◆ **Instructions to follow**:
Write the entries out again exactly as they stand, but without the pictures.

◆ **Record extracts**:
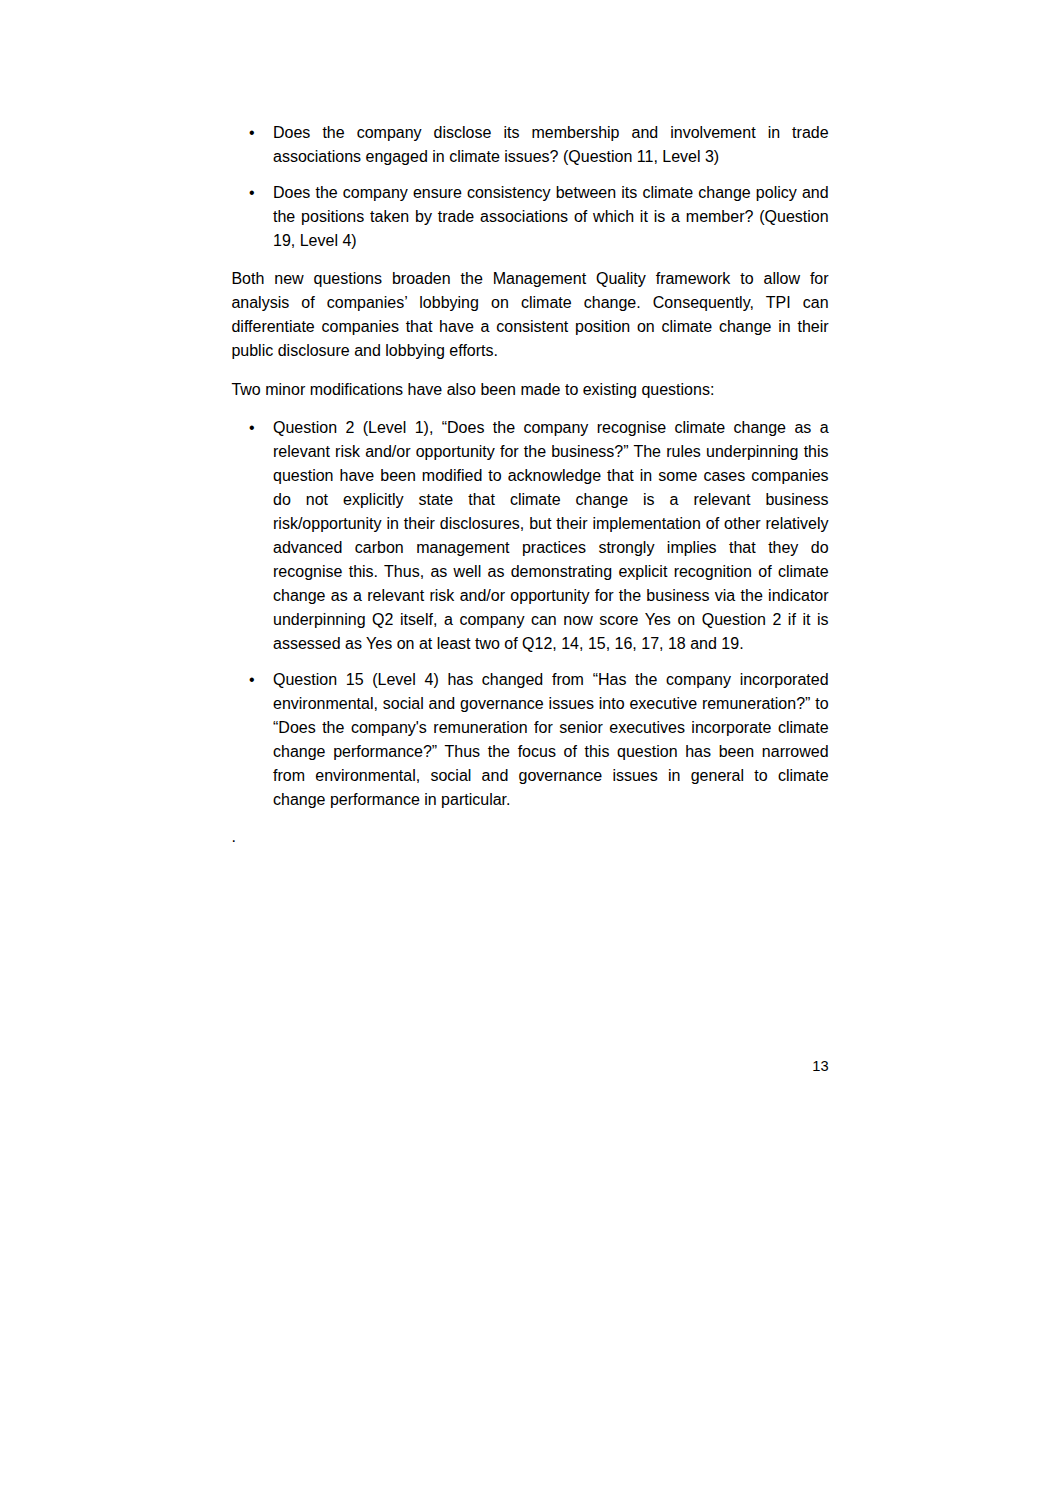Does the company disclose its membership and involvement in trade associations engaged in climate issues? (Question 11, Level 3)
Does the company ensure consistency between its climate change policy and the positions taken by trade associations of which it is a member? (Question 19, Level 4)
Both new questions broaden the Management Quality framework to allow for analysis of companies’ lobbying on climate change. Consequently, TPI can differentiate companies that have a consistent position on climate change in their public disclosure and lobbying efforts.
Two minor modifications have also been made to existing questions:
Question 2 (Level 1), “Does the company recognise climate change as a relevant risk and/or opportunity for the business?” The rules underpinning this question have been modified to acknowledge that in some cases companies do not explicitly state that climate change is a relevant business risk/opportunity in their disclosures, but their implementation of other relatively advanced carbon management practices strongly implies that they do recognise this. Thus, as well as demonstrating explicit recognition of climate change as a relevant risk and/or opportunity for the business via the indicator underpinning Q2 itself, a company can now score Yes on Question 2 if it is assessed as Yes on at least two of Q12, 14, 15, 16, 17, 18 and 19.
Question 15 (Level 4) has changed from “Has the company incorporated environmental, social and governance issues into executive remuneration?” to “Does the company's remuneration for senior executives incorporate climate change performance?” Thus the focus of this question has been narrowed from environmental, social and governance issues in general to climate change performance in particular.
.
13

◆ **Result of this task**:
Does the company disclose its membership and involvement in trade associations engaged in climate issues? (Question 11, Level 3)
Does the company ensure consistency between its climate change policy and the positions taken by trade associations of which it is a member? (Question 19, Level 4)
Both new questions broaden the Management Quality framework to allow for analysis of companies’ lobbying on climate change. Consequently, TPI can differentiate companies that have a consistent position on climate change in their public disclosure and lobbying efforts.
Two minor modifications have also been made to existing questions:
Question 2 (Level 1), “Does the company recognise climate change as a relevant risk and/or opportunity for the business?” The rules underpinning this question have been modified to acknowledge that in some cases companies do not explicitly state that climate change is a relevant business risk/opportunity in their disclosures, but their implementation of other relatively advanced carbon management practices strongly implies that they do recognise this. Thus, as well as demonstrating explicit recognition of climate change as a relevant risk and/or opportunity for the business via the indicator underpinning Q2 itself, a company can now score Yes on Question 2 if it is assessed as Yes on at least two of Q12, 14, 15, 16, 17, 18 and 19.
Question 15 (Level 4) has changed from “Has the company incorporated environmental, social and governance issues into executive remuneration?” to “Does the company's remuneration for senior executives incorporate climate change performance?” Thus the focus of this question has been narrowed from environmental, social and governance issues in general to climate change performance in particular.
.
13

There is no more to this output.